***** GIVEN TEXT
Along similar lines, one might object that the result depends on an example ("the speaker is enumerating theorems") which comes from logic, as opposed to any realistic physical world-model. The example does have a "logical" character -- we're not explicitly reasoning about evidence-filtering algorithms interfacing with an empirical world and selectively telling us some things about it. However, I want to point out that I've assumed extremely little "logic" -- the only thing I use is that you don't expect a sentence and its negation to both be true. Observations corresponding to theorems of PA are just an example used to prove the result. The fact that P(X) can be very hard to compute even when we restrict to easily computed P(claims-X) is very general; even if we do restrict attention to finite-state-machine hypotheses, we are in P-vs-NP territory.


What does this result say about logical uncertainty?

Sam's untrollable prior beat the trollable-mathematician problem by the usual Bayesian trick of explicitly modeling the sequence of observations -- updating on I-observed-X-at-this-time rather than only X. (See also the illustrated explanation.)

However, it did so at a high cost: Sam's prior is dumb. It isn't able to perform rich Occam-style induction to divine the hidden rules of the universe. It doesn't believe in hidden rules; it believes "if there's a law of nature constraining everything to fit into a pattern, I will eventually observe that law directly." It shifts its probabilities when it makes observations, but, in some sense, it doesn't shift them very much; and indeed, that property seems key to the computability of that prior.
**********
_PROBLEM DESCRIPTION_. Decide whether each statement below agrees with the passage on logical uncertainty, answering yes or no and quoting the exact words of the passage that settle it. 1. The only bit of logic the argument relies on is that a sentence and its negation aren't both expected to be true. 2. Sam's untrollable prior updates only on X rather than on I-observed-X-at-this-time. 3. Sam's prior can perform rich Occam-style induction. You won't need the items that come next for anything here.
***** SUPPLIED RECORDS
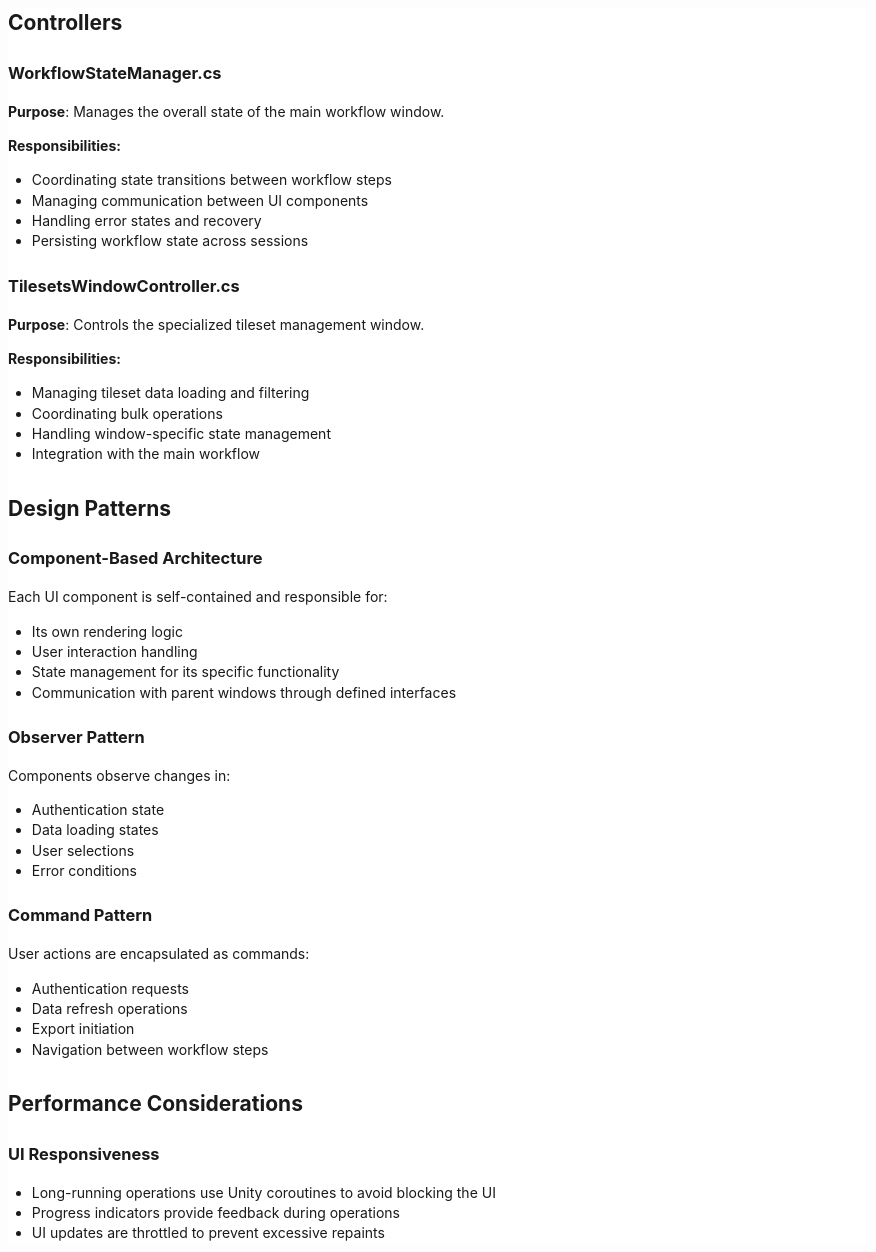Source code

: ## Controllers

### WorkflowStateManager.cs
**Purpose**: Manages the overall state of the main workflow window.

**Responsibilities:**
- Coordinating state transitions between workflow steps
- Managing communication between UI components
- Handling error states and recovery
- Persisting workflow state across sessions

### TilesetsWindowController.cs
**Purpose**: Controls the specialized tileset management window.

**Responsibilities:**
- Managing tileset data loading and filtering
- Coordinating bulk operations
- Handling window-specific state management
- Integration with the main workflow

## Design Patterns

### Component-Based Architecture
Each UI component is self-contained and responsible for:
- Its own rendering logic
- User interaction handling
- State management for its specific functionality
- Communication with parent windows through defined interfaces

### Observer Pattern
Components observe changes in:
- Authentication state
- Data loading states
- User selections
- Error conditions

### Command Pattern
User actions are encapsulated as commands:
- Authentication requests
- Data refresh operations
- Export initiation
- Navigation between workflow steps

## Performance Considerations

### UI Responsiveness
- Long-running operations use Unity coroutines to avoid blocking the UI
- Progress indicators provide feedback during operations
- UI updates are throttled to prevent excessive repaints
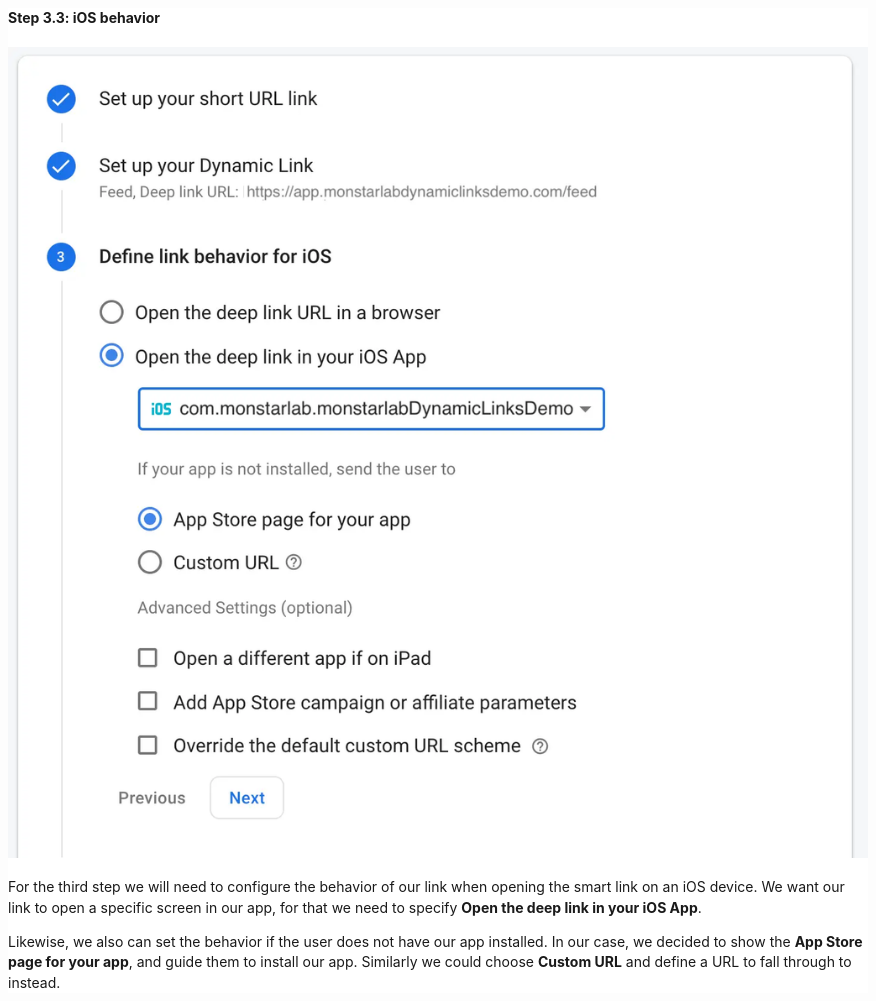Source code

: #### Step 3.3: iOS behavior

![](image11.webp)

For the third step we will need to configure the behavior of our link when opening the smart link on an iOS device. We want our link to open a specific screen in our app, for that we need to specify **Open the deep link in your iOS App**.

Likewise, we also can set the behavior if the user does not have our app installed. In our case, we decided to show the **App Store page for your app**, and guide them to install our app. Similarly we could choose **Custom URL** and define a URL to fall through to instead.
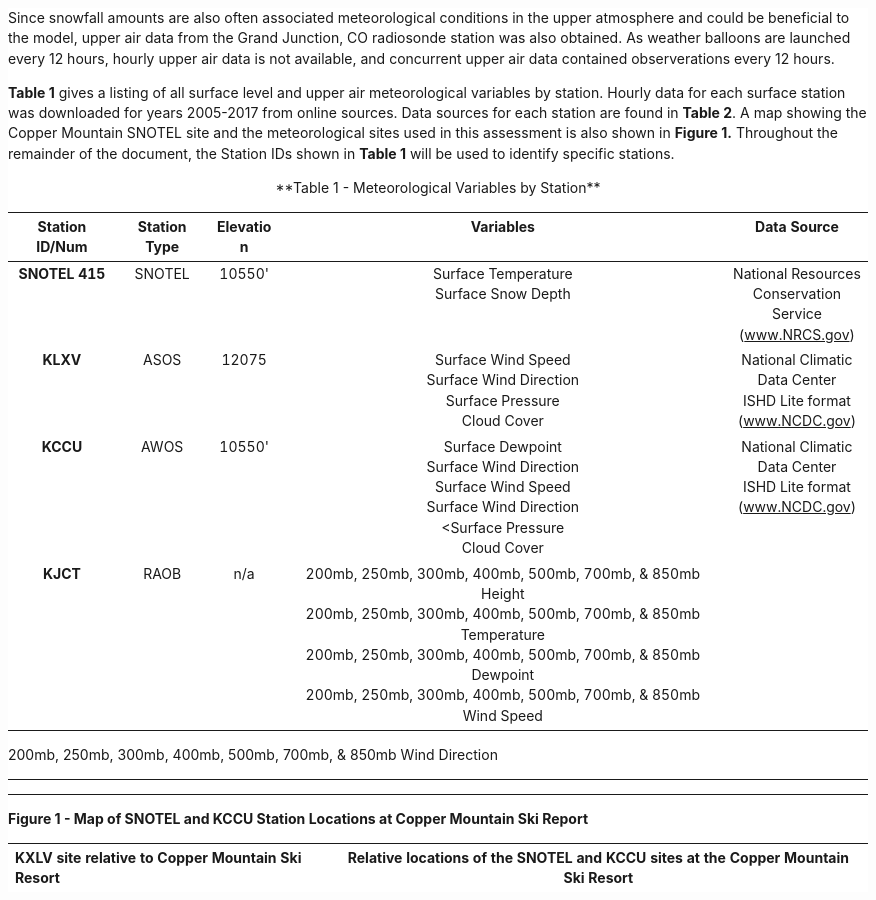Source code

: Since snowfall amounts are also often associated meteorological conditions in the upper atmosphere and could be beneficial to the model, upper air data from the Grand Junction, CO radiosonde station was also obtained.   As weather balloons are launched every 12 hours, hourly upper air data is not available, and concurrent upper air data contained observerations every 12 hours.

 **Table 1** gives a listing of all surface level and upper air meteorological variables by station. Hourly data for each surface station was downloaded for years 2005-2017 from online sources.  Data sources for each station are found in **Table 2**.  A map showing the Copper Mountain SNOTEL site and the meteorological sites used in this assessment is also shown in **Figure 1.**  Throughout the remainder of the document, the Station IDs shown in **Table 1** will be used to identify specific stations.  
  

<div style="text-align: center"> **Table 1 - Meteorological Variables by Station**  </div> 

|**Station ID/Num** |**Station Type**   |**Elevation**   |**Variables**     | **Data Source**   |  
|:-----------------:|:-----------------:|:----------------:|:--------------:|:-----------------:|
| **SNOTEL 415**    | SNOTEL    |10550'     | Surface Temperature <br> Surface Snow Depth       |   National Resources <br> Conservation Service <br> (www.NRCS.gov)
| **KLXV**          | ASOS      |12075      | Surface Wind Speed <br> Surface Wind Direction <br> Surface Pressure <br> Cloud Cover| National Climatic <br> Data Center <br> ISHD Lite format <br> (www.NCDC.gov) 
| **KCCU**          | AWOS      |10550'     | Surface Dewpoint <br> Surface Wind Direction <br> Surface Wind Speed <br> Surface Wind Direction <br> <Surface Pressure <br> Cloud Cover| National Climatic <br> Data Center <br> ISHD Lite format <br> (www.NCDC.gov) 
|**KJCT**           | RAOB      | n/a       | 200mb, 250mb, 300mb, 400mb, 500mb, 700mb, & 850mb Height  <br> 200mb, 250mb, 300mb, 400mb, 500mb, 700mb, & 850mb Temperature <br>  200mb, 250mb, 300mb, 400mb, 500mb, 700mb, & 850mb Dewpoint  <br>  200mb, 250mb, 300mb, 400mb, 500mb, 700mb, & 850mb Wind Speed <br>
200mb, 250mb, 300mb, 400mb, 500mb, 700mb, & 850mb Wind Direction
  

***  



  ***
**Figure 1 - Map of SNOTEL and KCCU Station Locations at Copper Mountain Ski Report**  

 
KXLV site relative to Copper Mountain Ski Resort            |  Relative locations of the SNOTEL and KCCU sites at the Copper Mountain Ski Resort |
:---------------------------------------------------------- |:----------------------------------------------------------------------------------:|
**********
_YOUR RESPONSE_.
1. Yes: "the only thing I use is that you don't expect a sentence and its negation to both be true"
2. No: "updating on I-observed-X-at-this-time rather than only X"
3. No: "It isn't able to perform rich Occam-style induction to divine the hidden rules of the universe."